200,000 may have overpaid tax on pension withdrawals
Under the new pension freedom rules, people can easily take one-off withdrawals from their funds. In fact, says the Telegraph, 242,000 people did so last year, and most had tax deducted from their payments under HMRC rules at rates assuming they would take the same amount every month for the rest of the tax year. If they didn’t in fact make those further withdrawals, the system would result in more income tax being paid than was in fact due. Yet only 43,000 of them had made a tax reclaim, so the Telegraph concluded that up to 200,000 people may well have paid too much tax and didn’t understand that they could get it back.

Borrowers take advantage of cheap loans
Wealthy borrowers are taking advantage of cheap mortgage loans to invest in a growing range of assets, says the Financial Times. Previously, such loans might have funded Buy-to-Let investments but, with the recent tax changes, commercial property has become a more favoured investment.

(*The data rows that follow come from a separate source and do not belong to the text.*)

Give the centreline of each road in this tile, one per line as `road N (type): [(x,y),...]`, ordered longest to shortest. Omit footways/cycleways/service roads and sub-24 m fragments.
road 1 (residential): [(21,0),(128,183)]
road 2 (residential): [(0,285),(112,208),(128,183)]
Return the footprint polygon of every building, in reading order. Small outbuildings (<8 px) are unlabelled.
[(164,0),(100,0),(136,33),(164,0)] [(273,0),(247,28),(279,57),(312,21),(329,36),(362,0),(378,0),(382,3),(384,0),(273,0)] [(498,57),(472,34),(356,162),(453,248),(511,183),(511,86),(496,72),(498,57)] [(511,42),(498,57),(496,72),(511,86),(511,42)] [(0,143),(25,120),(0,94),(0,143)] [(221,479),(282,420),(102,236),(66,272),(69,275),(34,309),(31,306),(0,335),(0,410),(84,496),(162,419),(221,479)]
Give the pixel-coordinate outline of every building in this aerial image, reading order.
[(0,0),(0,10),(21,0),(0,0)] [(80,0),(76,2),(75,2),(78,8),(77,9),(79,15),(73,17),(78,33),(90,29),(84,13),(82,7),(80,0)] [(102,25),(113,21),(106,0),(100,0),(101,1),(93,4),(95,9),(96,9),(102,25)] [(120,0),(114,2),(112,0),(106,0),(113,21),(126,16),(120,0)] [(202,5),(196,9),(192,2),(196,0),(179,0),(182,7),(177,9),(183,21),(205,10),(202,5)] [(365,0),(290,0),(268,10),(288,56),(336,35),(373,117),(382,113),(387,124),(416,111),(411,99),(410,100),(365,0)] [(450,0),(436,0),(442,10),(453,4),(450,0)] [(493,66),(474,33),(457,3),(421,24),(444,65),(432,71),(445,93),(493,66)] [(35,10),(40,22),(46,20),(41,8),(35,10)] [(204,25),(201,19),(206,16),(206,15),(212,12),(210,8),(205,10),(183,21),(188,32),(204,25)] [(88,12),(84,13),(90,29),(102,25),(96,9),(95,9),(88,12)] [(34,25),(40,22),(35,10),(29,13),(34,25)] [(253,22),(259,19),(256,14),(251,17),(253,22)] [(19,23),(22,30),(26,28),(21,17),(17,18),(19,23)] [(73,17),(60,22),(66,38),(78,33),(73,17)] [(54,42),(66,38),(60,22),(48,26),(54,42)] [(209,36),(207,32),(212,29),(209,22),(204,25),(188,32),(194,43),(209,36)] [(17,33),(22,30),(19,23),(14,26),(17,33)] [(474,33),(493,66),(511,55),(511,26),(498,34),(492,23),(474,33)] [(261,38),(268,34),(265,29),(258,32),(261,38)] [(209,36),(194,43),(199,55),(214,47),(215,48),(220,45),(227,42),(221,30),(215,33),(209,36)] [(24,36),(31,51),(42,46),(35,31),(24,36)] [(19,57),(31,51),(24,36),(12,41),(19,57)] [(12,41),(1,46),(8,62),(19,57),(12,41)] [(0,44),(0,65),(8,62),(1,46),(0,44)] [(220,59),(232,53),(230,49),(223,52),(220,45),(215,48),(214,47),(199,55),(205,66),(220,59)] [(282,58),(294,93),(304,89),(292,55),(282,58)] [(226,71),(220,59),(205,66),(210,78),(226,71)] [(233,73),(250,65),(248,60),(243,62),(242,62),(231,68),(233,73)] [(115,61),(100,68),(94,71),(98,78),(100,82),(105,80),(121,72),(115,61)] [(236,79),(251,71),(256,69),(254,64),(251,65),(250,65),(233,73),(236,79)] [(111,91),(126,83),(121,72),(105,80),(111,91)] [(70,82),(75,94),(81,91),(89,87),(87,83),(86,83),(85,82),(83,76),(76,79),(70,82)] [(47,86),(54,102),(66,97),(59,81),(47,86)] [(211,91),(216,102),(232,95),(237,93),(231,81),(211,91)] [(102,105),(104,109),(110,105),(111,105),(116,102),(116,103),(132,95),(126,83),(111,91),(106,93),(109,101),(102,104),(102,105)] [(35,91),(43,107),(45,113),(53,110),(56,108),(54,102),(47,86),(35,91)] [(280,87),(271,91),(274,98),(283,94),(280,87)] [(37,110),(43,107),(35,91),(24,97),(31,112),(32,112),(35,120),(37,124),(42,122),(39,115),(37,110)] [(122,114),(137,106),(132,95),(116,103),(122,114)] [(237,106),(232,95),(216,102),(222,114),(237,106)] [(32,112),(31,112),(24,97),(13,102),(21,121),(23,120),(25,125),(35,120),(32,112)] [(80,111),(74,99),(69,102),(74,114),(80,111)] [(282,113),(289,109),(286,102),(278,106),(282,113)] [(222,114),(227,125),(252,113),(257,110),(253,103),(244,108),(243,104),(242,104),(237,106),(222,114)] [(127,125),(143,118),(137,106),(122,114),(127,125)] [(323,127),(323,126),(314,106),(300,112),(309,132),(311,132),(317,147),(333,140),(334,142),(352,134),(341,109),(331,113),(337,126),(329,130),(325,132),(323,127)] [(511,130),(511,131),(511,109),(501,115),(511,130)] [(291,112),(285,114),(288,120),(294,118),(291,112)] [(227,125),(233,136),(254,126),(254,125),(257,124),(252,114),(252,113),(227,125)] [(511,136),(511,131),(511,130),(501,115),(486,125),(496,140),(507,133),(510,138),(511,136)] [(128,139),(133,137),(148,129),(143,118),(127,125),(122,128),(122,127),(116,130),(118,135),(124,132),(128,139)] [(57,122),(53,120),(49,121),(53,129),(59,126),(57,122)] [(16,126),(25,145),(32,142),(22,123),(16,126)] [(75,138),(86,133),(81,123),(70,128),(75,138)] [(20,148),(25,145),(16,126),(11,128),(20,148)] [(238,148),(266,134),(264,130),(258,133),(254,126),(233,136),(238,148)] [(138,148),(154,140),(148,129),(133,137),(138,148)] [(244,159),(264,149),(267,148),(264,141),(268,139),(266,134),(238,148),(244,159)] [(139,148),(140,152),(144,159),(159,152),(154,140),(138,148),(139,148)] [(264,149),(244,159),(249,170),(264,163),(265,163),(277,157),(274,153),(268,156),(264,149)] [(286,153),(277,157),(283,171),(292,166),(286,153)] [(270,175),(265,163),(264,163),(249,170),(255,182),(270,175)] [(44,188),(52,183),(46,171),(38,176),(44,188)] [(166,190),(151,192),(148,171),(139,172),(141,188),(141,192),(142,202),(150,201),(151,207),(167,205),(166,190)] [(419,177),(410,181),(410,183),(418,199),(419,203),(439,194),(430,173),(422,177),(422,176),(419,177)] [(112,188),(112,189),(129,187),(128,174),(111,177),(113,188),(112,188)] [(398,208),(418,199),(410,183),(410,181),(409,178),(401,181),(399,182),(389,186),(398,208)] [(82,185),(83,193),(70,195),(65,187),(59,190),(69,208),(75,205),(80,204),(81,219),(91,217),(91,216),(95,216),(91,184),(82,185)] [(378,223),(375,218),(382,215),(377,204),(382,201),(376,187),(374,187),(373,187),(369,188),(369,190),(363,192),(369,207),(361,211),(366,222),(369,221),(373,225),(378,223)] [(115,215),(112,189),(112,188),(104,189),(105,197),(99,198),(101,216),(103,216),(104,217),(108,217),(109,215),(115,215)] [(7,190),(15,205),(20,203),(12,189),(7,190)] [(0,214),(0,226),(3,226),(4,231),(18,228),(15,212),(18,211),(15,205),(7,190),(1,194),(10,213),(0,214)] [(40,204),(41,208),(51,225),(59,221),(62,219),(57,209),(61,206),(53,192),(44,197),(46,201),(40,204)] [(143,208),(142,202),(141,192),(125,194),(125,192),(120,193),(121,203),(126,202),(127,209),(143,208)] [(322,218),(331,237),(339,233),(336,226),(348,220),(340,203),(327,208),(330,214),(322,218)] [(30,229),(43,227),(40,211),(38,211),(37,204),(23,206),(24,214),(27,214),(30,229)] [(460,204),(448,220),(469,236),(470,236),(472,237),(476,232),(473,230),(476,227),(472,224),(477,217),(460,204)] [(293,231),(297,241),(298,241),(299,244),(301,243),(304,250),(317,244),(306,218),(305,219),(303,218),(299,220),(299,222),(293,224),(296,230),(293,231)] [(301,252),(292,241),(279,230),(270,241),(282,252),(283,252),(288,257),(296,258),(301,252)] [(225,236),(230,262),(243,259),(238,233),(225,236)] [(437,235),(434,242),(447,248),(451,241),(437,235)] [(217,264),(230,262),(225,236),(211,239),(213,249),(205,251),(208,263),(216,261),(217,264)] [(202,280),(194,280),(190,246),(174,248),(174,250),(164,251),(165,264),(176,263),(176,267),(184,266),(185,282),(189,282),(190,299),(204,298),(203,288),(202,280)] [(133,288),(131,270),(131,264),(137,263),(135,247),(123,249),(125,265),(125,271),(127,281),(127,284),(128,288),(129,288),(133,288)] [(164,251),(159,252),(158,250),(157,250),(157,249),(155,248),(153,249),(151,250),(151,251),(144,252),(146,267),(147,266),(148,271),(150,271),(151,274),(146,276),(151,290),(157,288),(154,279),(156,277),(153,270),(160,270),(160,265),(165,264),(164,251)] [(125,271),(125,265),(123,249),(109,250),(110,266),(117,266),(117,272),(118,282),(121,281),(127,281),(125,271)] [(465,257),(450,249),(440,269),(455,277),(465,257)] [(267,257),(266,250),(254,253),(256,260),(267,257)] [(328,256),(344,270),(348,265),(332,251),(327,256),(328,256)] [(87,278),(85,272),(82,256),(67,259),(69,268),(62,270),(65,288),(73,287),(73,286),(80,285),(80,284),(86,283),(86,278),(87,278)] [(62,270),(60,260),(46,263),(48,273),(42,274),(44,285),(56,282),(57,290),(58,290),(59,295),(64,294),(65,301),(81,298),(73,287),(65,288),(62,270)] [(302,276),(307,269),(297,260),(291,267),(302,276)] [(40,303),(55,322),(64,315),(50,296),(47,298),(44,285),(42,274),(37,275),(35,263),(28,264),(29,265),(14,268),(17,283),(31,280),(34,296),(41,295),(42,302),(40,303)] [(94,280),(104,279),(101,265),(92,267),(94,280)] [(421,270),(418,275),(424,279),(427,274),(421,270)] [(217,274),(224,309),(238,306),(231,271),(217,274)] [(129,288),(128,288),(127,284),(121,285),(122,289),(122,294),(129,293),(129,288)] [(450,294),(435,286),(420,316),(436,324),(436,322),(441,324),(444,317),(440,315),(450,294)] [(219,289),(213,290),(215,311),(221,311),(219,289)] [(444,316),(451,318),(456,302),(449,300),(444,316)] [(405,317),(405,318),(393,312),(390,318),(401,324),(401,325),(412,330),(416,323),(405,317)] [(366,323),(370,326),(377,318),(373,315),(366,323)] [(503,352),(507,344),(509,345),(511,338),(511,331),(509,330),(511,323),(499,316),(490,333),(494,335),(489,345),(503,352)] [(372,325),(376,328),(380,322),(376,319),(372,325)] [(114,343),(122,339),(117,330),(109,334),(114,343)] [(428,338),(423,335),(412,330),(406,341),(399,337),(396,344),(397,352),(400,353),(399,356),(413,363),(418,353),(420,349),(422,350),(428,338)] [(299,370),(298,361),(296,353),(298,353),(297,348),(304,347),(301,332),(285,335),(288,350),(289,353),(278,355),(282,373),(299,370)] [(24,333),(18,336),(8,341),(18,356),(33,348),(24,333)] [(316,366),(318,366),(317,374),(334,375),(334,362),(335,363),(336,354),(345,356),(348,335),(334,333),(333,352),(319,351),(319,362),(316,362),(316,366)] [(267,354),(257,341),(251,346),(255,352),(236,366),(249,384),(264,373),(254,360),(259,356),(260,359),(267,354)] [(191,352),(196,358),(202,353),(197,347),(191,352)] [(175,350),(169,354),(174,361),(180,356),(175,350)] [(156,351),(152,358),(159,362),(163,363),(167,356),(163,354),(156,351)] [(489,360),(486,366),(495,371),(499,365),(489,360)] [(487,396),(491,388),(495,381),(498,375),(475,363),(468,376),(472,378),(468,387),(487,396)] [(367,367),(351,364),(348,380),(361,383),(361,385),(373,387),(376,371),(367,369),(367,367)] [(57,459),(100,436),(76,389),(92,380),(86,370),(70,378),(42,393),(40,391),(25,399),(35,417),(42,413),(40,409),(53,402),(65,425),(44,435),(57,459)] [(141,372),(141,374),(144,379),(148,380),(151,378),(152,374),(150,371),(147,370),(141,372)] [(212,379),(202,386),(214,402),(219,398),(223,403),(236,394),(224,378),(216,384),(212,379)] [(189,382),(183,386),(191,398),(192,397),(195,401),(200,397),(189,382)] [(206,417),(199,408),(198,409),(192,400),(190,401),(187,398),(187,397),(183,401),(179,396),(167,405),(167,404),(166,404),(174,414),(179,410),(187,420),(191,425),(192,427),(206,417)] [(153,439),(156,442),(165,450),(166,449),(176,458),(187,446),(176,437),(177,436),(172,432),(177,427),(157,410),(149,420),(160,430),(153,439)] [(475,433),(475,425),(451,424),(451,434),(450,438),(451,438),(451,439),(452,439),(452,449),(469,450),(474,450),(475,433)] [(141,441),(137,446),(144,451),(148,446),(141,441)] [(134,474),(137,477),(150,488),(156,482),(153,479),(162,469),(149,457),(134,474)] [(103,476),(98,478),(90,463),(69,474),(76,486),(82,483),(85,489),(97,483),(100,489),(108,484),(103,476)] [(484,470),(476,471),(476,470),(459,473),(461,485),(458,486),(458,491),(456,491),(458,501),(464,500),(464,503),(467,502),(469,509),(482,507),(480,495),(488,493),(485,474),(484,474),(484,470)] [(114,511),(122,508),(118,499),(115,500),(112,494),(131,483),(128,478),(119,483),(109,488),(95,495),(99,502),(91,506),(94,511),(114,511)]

More sophisticated borrowers are also investing in private equity and alternative assets.

Investors flock to AIM for tax savings
A little-known tax break is attracting investors to shares in companies listed on the Alternative Investment Market (AIM), says the Financial Times. Many of these companies qualify for Business Property Relief, which means that after you have owned shares for over two years they are exempt from inheritance tax. There are now many AIM portfolio services for investors and some have generated substantial gains over the past year.

Interest-only crunch ahead
Crunch time for interest-only mortgages is 2022, says the Financial Times. This is when the majority of interest-only mortgages taken out between 2003 and 2009 reach redemption – but will borrowers be able to repay? A great many probably won’t: some will have banked on paying off their mortgage when they downsized, but that is highly dependent on the state of the property market. Today, it is harder to get an interest-only mortgage – higher deposits are usually required, and there are tougher ‘affordability’ tests.

A State pension at 68… or perhaps not
The Financial Times personal finance editor, Claer Barrett, mused about the government’s announcement that the state pension age will rise to 68 in 2037, seven years earlier than previously planned, and a move expected to save taxpayers £74 billion. As someone affected by the move, she said she feared the numbers of older people living longer would make the state pension unaffordable by the time she came to retire and that means-testing might be introduced. The only answer is to save more.